- Action item -
Copy out all of the material below word for word, leaving out the pictures.

- Data in this exercise -
------------------------------------

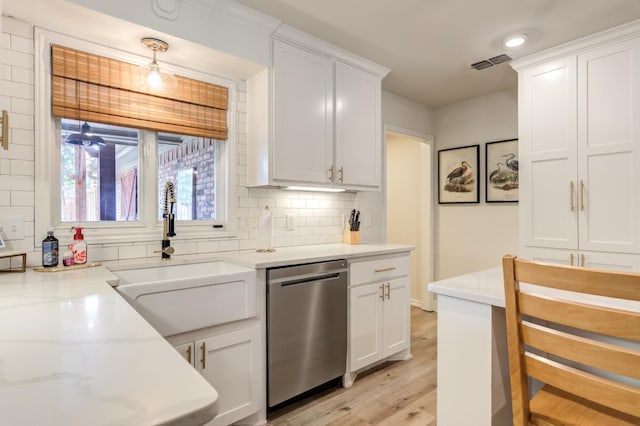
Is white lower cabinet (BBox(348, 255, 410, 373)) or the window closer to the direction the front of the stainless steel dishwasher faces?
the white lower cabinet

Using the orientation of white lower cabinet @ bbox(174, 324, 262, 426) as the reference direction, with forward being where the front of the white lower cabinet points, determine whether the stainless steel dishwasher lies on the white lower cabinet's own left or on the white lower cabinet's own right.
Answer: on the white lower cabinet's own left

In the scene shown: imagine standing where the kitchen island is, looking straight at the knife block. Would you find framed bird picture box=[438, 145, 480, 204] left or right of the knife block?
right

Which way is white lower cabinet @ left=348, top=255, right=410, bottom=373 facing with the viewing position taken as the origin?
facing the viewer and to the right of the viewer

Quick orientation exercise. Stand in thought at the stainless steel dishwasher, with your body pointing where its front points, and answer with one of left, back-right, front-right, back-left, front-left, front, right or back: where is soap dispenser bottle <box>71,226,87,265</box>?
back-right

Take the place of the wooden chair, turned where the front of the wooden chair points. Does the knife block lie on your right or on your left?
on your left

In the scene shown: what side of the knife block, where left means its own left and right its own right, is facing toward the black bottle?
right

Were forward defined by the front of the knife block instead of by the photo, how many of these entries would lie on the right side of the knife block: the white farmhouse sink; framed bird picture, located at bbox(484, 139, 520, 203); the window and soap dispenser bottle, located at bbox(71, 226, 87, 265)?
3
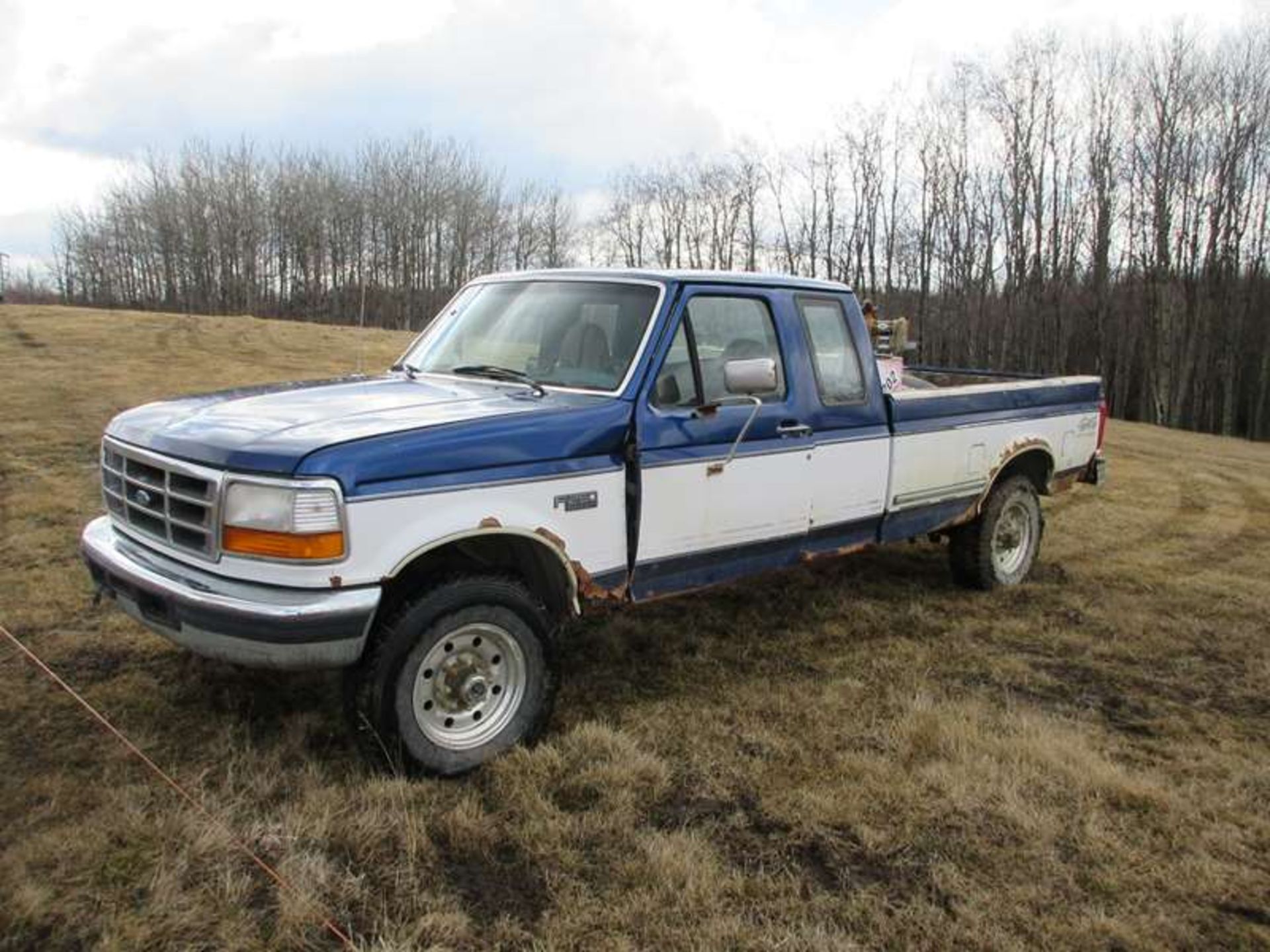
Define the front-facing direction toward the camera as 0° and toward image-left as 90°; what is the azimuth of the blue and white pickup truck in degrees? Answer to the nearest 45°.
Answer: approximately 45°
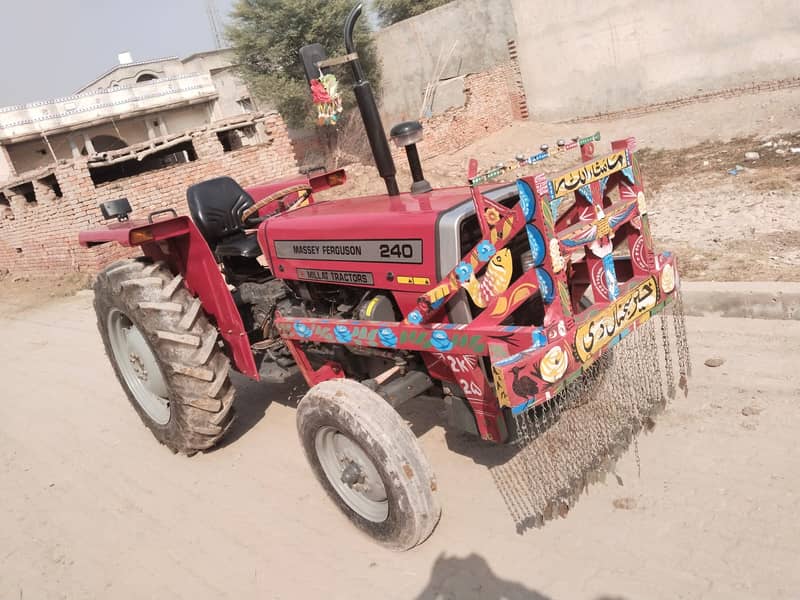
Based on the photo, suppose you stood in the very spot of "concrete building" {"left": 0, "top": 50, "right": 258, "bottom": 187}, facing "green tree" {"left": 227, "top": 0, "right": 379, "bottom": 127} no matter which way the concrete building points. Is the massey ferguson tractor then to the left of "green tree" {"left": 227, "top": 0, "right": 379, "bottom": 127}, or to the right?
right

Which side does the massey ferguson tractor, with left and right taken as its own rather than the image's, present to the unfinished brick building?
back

------------------------------------

- Exercise answer -
Is white lower cabinet (BBox(348, 255, 410, 373)) or the window closer to the direction the front of the stainless steel dishwasher faces?
the white lower cabinet

Using the orientation of white lower cabinet @ bbox(174, 324, 262, 426) as the reference direction, with forward being where the front of the white lower cabinet points, determine whether the stainless steel dishwasher lies on the white lower cabinet's own left or on the white lower cabinet's own right.
Answer: on the white lower cabinet's own left

In the scene shown: imagine standing where the kitchen island is, looking straight at the knife block. Would you find framed bird picture box=[438, 145, 480, 204] left or right of the knife block?
right

Which way is white lower cabinet @ left=348, top=255, right=410, bottom=373 facing with the viewing position taken as the origin?
facing the viewer and to the right of the viewer

Quick orientation exercise. Stand in thought at the stainless steel dishwasher, with your body pointing where its front points, and answer with one of left, back-right, front-right, back-left, front-left, front, right or back: where is soap dispenser bottle <box>71,226,87,265</box>?
back-right

Take the place of the wooden chair, turned where the front of the wooden chair points. Does the knife block lie on your right or on your left?
on your left

In the scene shown: what side of the knife block, where left means its own left and right its own right, is facing toward the black bottle?
right

Were forward defined by the front of the knife block instead of by the photo, how many of these entries would lie on the right side of the knife block: the white farmhouse sink; framed bird picture, located at bbox(484, 139, 520, 203); the window and soap dispenser bottle, located at bbox(71, 226, 87, 265)?
3
Define the front-facing direction toward the camera as 0° and toward image-left as 90°; what is the azimuth of the blue and white pickup truck in degrees? Answer to the nearest 45°.
Answer: approximately 45°
Based on the photo, suppose you stood in the very spot of "concrete building" {"left": 0, "top": 50, "right": 258, "bottom": 187}, facing "green tree" {"left": 227, "top": 0, "right": 379, "bottom": 127} no matter which way the concrete building points. Is the massey ferguson tractor then to the left of "green tree" {"left": 227, "top": 0, "right": 379, "bottom": 127}, or to the right?
right

Which side does the massey ferguson tractor, with left and right taken as its own rather than the image's, present to the unfinished brick building?
back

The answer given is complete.